start

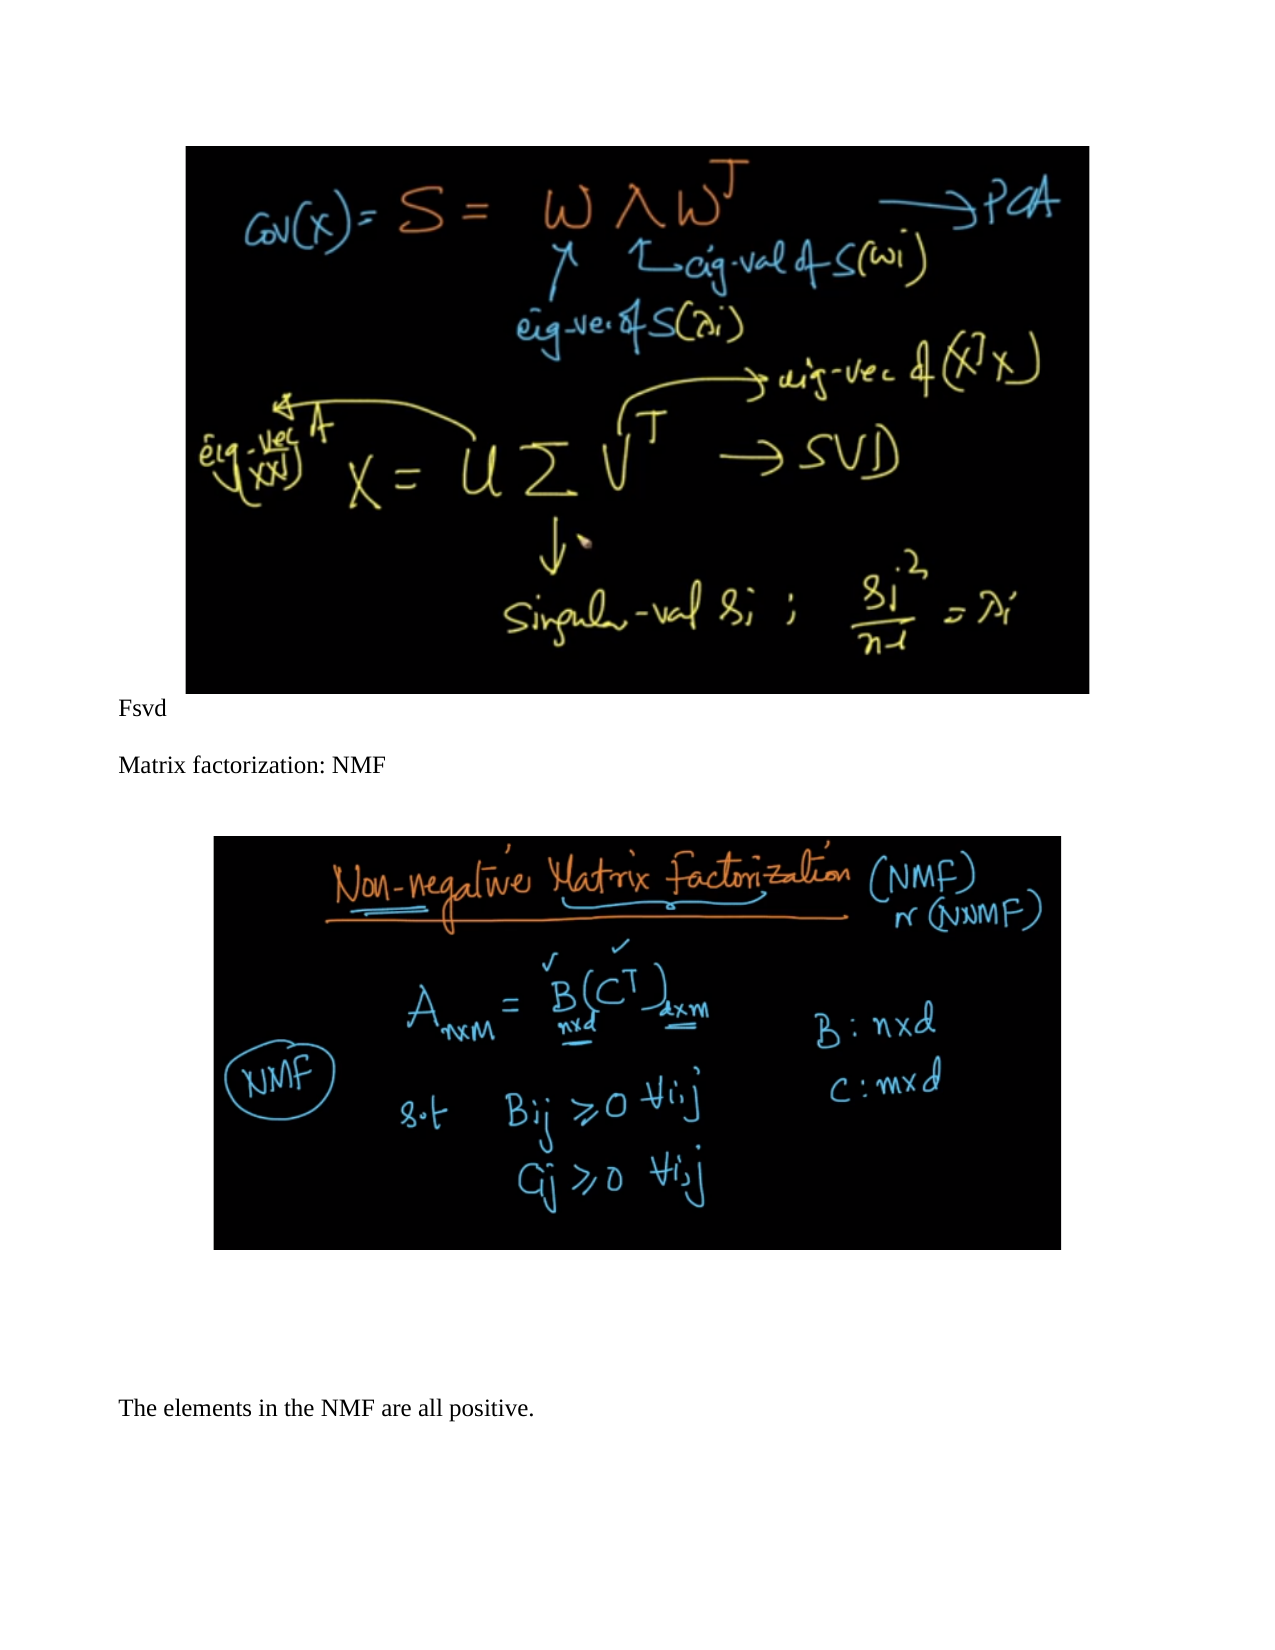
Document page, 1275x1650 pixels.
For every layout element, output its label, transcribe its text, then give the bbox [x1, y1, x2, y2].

text The elements in the NMF are all positive. [118, 1393, 1157, 1422]
text Fsvd [118, 147, 1157, 722]
picture [213, 836, 1062, 1250]
text Matrix factorization: NMF [118, 751, 1157, 779]
picture [185, 146, 1090, 694]
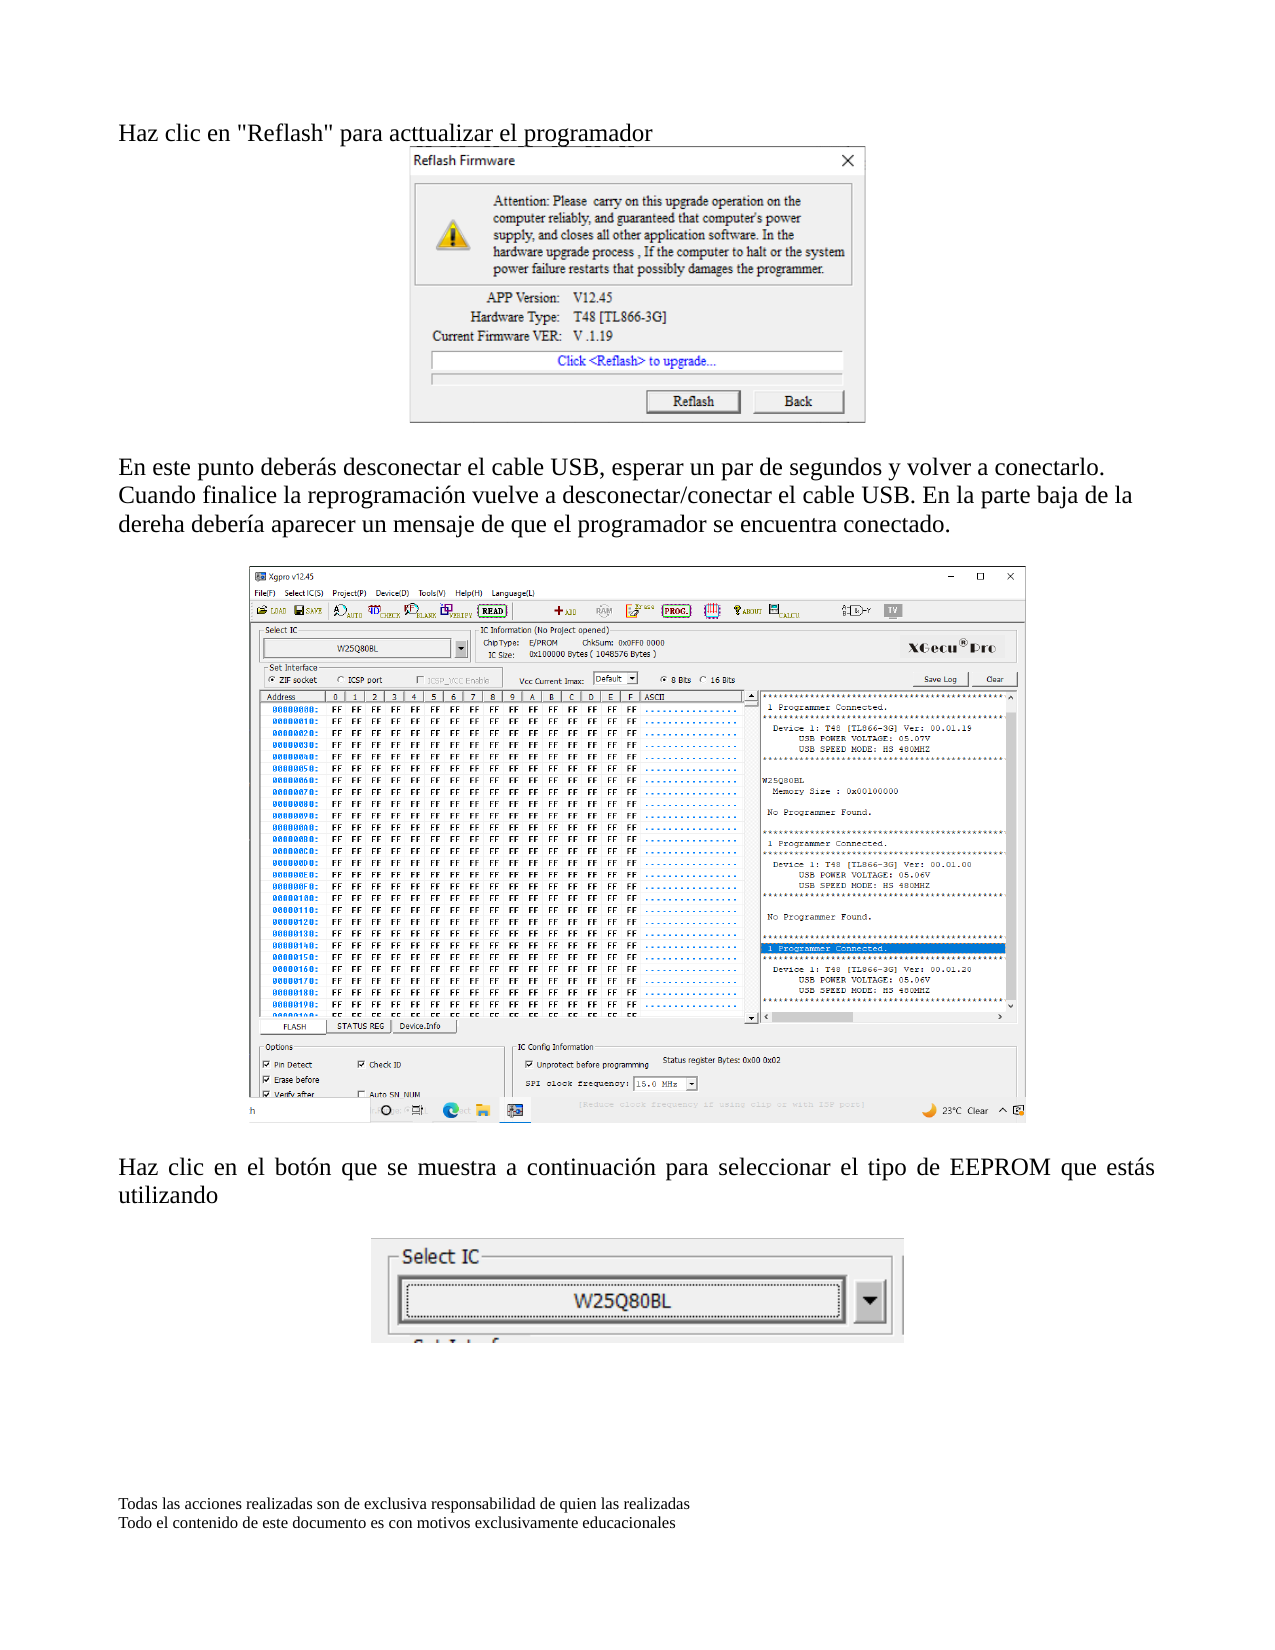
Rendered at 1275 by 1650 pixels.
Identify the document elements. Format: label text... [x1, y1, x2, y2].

picture [371, 1238, 904, 1343]
text En este punto deberás desconectar el cable USB, esperar un par de segundos y volver a conectarlo. Cuando finalice la reprogramación vuelve a desconectar/conectar el cable USB. En la parte baja de la dereha debería aparecer un mensaje de que el programador se encuentra conectado. [118, 452, 1157, 538]
picture [409, 146, 866, 423]
text Haz clic en "Reflash" para acttualizar el programador [118, 118, 1157, 147]
text Haz clic en el botón que se muestra a continuación para seleccionar el tipo de EEPROM que estás utilizando [118, 1152, 1157, 1209]
picture [249, 566, 1026, 1123]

end

What you should do: Copy every line above word for word, leaving out the pictures.

Written answer:
Document page, 1275x1650 pixels.
For every layout element, output its label, transcribe its text, then give the bbox [x1, y1, x2, y2].

text The elements in the NMF are all positive. [118, 1393, 1157, 1422]
text Fsvd [118, 147, 1157, 722]
picture [213, 836, 1062, 1250]
text Matrix factorization: NMF [118, 751, 1157, 779]
picture [185, 146, 1090, 694]
Rendered at 1275 by 1650 pixels.
Identify the document elements. Format: label text... [x1, y1, x2, y2].

picture [371, 1238, 904, 1343]
text En este punto deberás desconectar el cable USB, esperar un par de segundos y volver a conectarlo. Cuando finalice la reprogramación vuelve a desconectar/conectar el cable USB. En la parte baja de la dereha debería aparecer un mensaje de que el programador se encuentra conectado. [118, 452, 1157, 538]
picture [409, 146, 866, 423]
text Haz clic en "Reflash" para acttualizar el programador [118, 118, 1157, 147]
text Haz clic en el botón que se muestra a continuación para seleccionar el tipo de EEPROM que estás utilizando [118, 1152, 1157, 1209]
picture [249, 566, 1026, 1123]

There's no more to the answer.